In the last seven years, I’ve went through a few different
stages of how I’ve felt about the illness. Since it’s an unpredictable illness,
one day you could be fine and the other day you could be poorly so you kind of
change your mind on it all the time. Here’s the main four I’ve felt over the
last seven years:
Denial
I would say that this is probably a stage that everyone with
MS goes through. When the doctor tells you the bad news, you think, no that
can’t be true, they’ve probably just made a mistake, I’m too young for this. I
thought that for the first year. I didn’t tell people, I only told people I was
close too and that was it, it was a bit embarrassing if I’m going to be totally
honest. I think it eventually sunk in when I was about 19 and I had eventually
realised I had it and there was nothing I could do so my attitude changed.
Acceptance
That brings me onto acceptance. This is probably the most
important one because it helps you move forward with your life.

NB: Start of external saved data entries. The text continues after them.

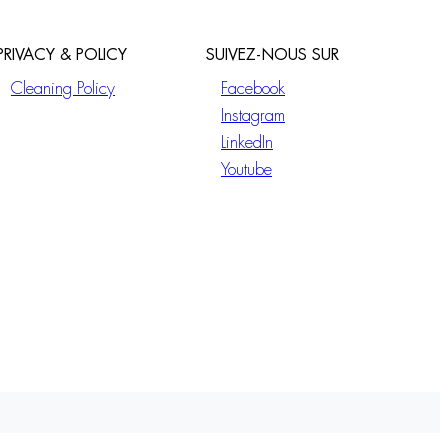
PRIVACY & POLICY
SUIVEZ-NOUS SUR
Cleaning Policy
Facebook
Instagram
LinkedIn
Youtube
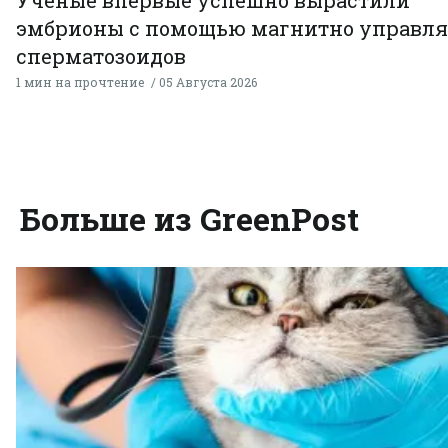
эмбрионы с помощью магнитно управл
сперматозоидов
1 мин на прочтение
05 Августа 2026
Больше из GreenPost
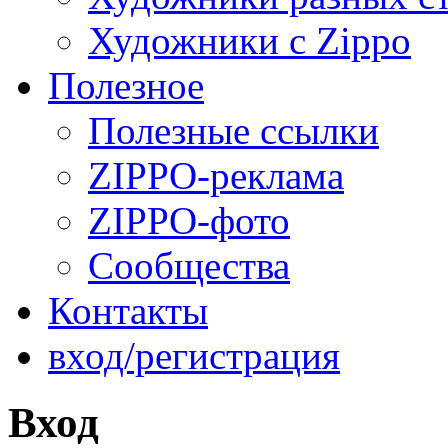
Художники с Zippo
Полезное
Полезные ссылки
ZIPPO-реклама
ZIPPO-фото
Сообщества
Контакты
вход/регистрация
Вход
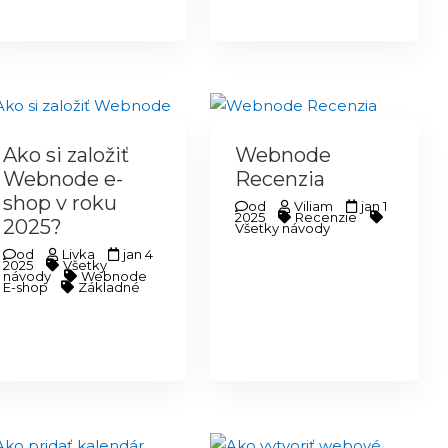
Ako si založiť
Webnode
Webnode e-
Recenzia
shop v roku
od
Viliam
jan 1
2025
Recenzie
2025?
Všetky návody
od
Livka
jan 4
2025
Všetky
návody
Webnode
E-shop
Základné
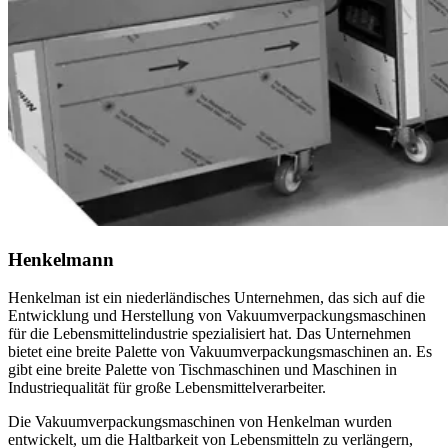
Henkelmann
Henkelman ist ein niederländisches Unternehmen, das sich auf die
Entwicklung und Herstellung von Vakuumverpackungsmaschinen
für die Lebensmittelindustrie spezialisiert hat. Das Unternehmen
bietet eine breite Palette von Vakuumverpackungsmaschinen an. Es
gibt eine breite Palette von Tischmaschinen und Maschinen in
Industriequalität für große Lebensmittelverarbeiter.
Die Vakuumverpackungsmaschinen von Henkelman wurden
entwickelt, um die Haltbarkeit von Lebensmitteln zu verlängern,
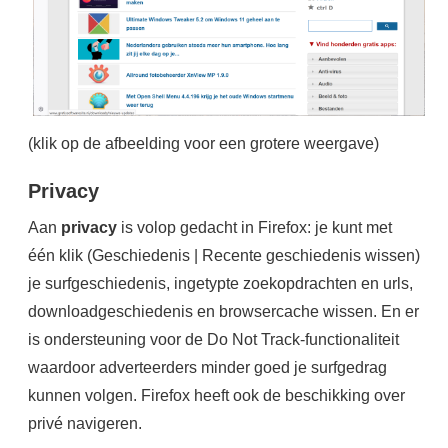
(klik op de afbeelding voor een grotere weergave)
Privacy
Aan
privacy
is volop gedacht in Firefox: je kunt met
één klik (Geschiedenis | Recente geschiedenis wissen)
je surfgeschiedenis, ingetypte zoekopdrachten en urls,
downloadgeschiedenis en browsercache wissen. En er
is ondersteuning voor de Do Not Track-functionaliteit
waardoor adverteerders minder goed je surfgedrag
kunnen volgen. Firefox heeft ook de beschikking over
privé navigeren.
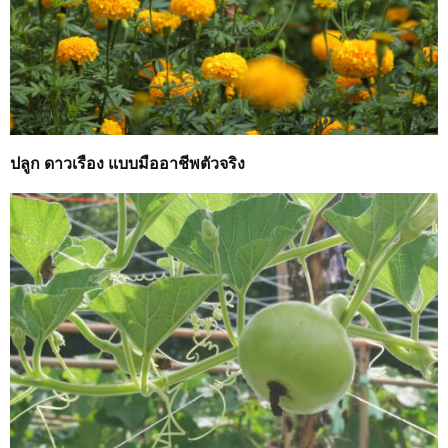
ปลูก ดาวเรือง แบบมืออาชีพตัวจริง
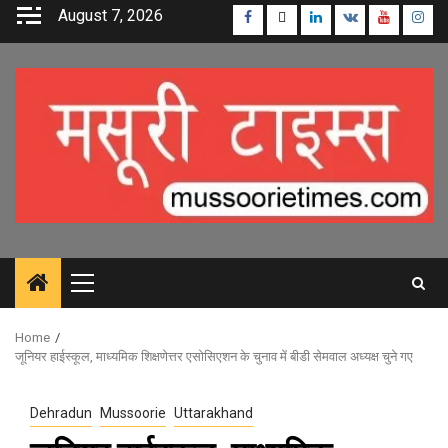
Skip
August 7, 2026
Facebook
Twitter
Linkedin
VK
Youtube
Inst
to
content
Primary
Menu
Home
जूनियर हाईस्कूल, माध्यमिक शिक्षणेत्तर एसोसिएशन के चुनाव में बीडी सेमवाल अध्यक्ष चुने गए
Dehradun
Mussoorie
Uttarakhand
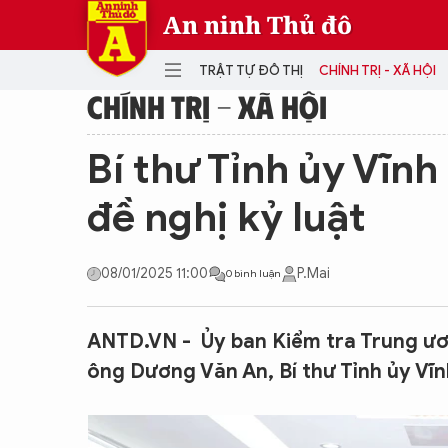
An ninh Thủ đô
TRẬT TỰ ĐÔ THỊ
CHÍNH TRỊ - XÃ HỘI
CHÍNH TRỊ - XÃ HỘI
DANH MỤC
Bí thư Tỉnh ủy Vĩn
TRẬT TỰ ĐÔ THỊ
CHÍ
đề nghị kỷ luật
THẾ GIỚI
PH
Quân sự
08/01/2025 11:00
P.Mai
0 bình luận
THÀNH PHỐ THÔNG MINH
VĂ
THỂ THAO
SỐ
KINH DOANH
MU
ANTD.VN - Ủy ban Kiểm tra Trung ươ
ông Dương Văn An, Bí thư Tỉnh ủy Vĩn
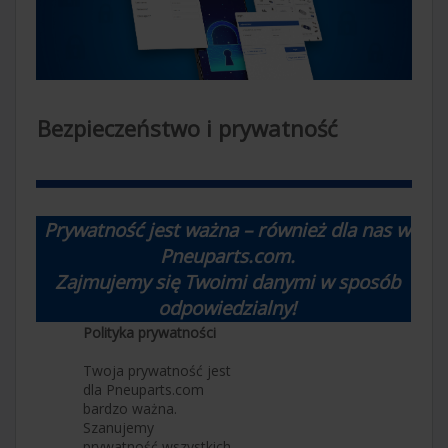
Bezpieczeństwo i prywatność
Prywatność jest ważna – również dla nas w
Pneuparts.com.
Zajmujemy się Twoimi danymi w sposób
odpowiedzialny!
Polityka prywatności
Twoja prywatność jest
dla Pneuparts.com
bardzo ważna.
Szanujemy
prywatność wszystkich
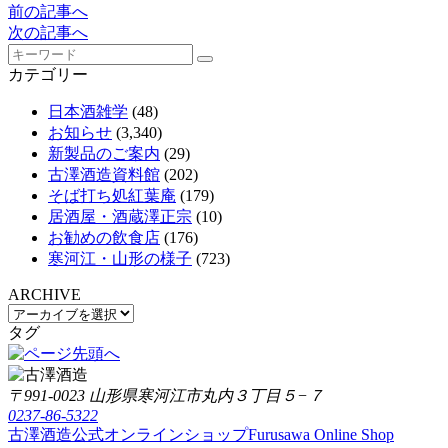
前の記事へ
次の記事へ
カテゴリー
日本酒雑学
(48)
お知らせ
(3,340)
新製品のご案内
(29)
古澤酒造資料館
(202)
そば打ち処紅葉庵
(179)
居酒屋・酒蔵澤正宗
(10)
お勧めの飲食店
(176)
寒河江・山形の様子
(723)
ARCHIVE
タグ
〒991-0023 山形県寒河江市丸内３丁目５−７
0237-86-5322
古澤酒造公式オンラインショップ
Furusawa Online Shop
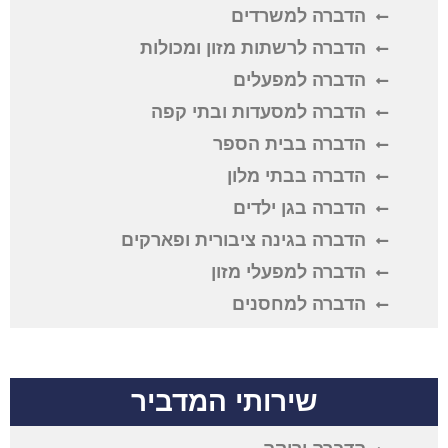
הדברה למשרדים
הדברה לרשתות מזון ומכולות
הדברה למפעלים
הדברה למסעדות ובתי קפה
הדברה בבית הספר
הדברה בבתי מלון
הדברה בגן ילדים
הדברה בגינה ציבורית ופארקים
הדברה למפעלי מזון
הדברה למחסנים
שירותי המדביר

I remember when
I really accepted I had it and started looking at groups I could join and other
people’s experiences on the MS society website.
I then started telling people. Not just out the blue of
course, but if it came up in conversation, I would tell them. I got a few weird
looks and comments like I’ve discussed in a previous blog post, but it was
better than hiding behind it, but if anyone knows me I’m like an open book so it
doesn’t take me long to tell everyone I know something!
Hope/optimism
This is probably the best one, you eventually get your
purpose back and decide there’s more to life that just moping around.
When I became optimistic about it was when I started to do
charity events. I had never really had something I felt passionate enough to
raise money for until I got diagnosed so I thought, I can do this, and I can
help make a difference.
I’m going to be corny here but the new Sigrid song, don’t feel
like crying is a good listen if you’re feeling down – you can guess what it’s
about by the title!
Determination
Determination is such a good feeling. You feel like you have
purpose when you’re determined to do something. I created this blog as I was
determined to help people with MS. I ran the GNR because I was determined to
raise money for the charity. I go to work everyday and get on with things
because I’m determined to make a difference in my job and not let the illness
get me down.
The feeling of determination makes you feel like you have
the illness rather than the illness having you!